Hier kann nun die Alexandertechnik ansetzen: Im Grunde ist es die Aufgabe des Alexander-Lehrers, unbewußte, störende Muster des Klienten aufzuspüren und zurück ins Bewußtsein zu bringen. Es geht NICHT darum, diese Muster zu löschen, und im obigen Fall nicht darum, die Schultern des Musikers zu manipulieren/massieren/korrigieren. Wenn es dem Musiker aber gelingt, wahrzunehmen, daß er die Schultern in der Tat hochzieht, dann kann er sie auch Kraft seines eigenen Bewußtseins loslassen. Er erhält also die Entscheidungsfreiheit zurück, die Schultern entweder zu verspannen oder nicht zu verspannen, eine Option, die er vorher nicht (mehr) hatte.
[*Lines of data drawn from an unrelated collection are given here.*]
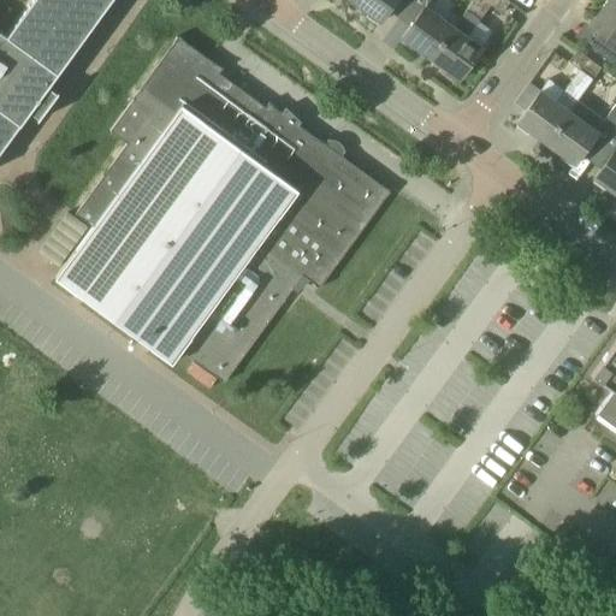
[(0,0),(0,154),(21,125),(30,112),(40,119),(39,122),(40,123),(59,94),(58,94),(57,95),(48,89),(114,0),(35,0),(7,39),(0,34),(0,0)]
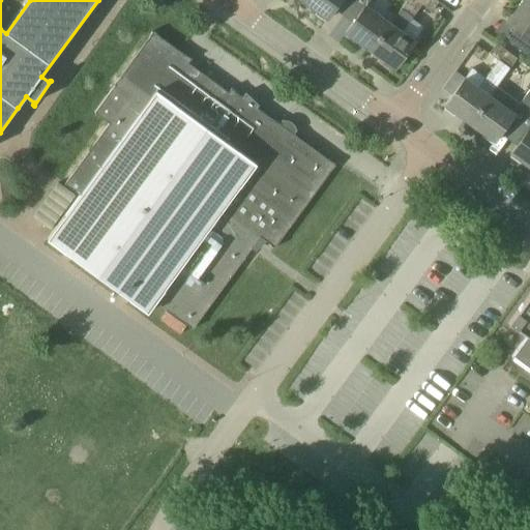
[(301,0),(301,1),(327,20),(341,0),(301,0)]
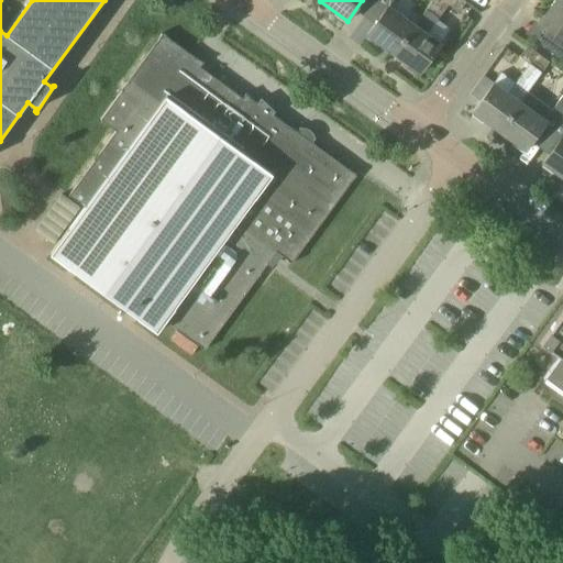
[(414,25),(393,54),(420,74),(441,44),(427,34),(449,6),(459,13),(466,2),(463,0),(432,0),(426,9),(415,25),(414,25)]
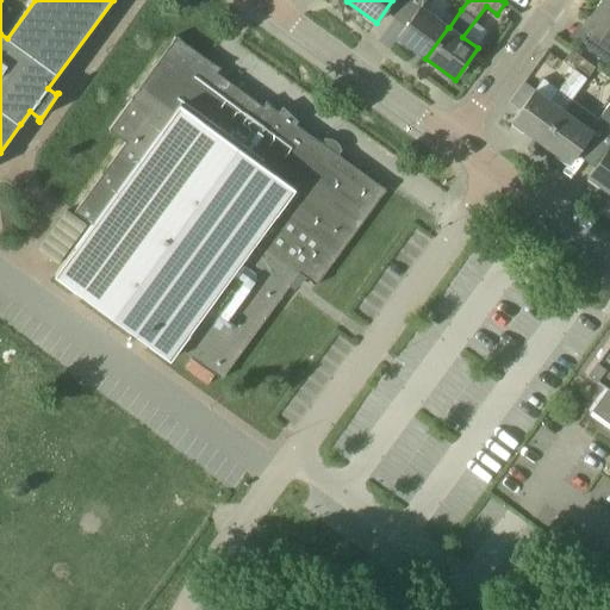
[(609,5),(603,0),(602,0),(584,25),(599,36),(589,51),(609,66),(609,5)]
Im “wirklichen” Leben geht diese Technik natürlich weit über das Beheben von Problemen beim Musizieren hinaus, und betrifft nicht nur körperliche, sondern auch mentale und seelische Muster. Vielleicht haben wir in der Kindheit gelernt, daß es “schlecht” ist, bestimmte Dinge zu tun, und seither vermeiden wir unbewußt alles, was auch nur so ähnlich aussieht wie dies verbotene Ding, bemerken aber schon längst nicht mehr, das wir das tun. Vielleicht haben wir uns verletzlich gefühlt und unseren Bauch angespannt, und das so oft, bis der Bauch sich automatisch verspannt, jedesmal wenn wir uns verletzlich fühlen, ohne das wir das überhaupt noch merken. Wir bemerken vielleicht nur, daß wir Magen- oder Verdauungsprobleme bekommen, können die Ursache aber nicht finden.

In dem Sinne kann Alexandertechnik vielerlei körperliche Leiden lindern und beheben, aber eben nicht dadurch, daß diese Leiden direkt angesprochen/behandelt werden, sondern dadurch, daß der Klient in die Lage versetzt wird, sich selber durch Bewußtmachen seines unbewußtes Handelns weniger selbst zu stören oder zu schaden.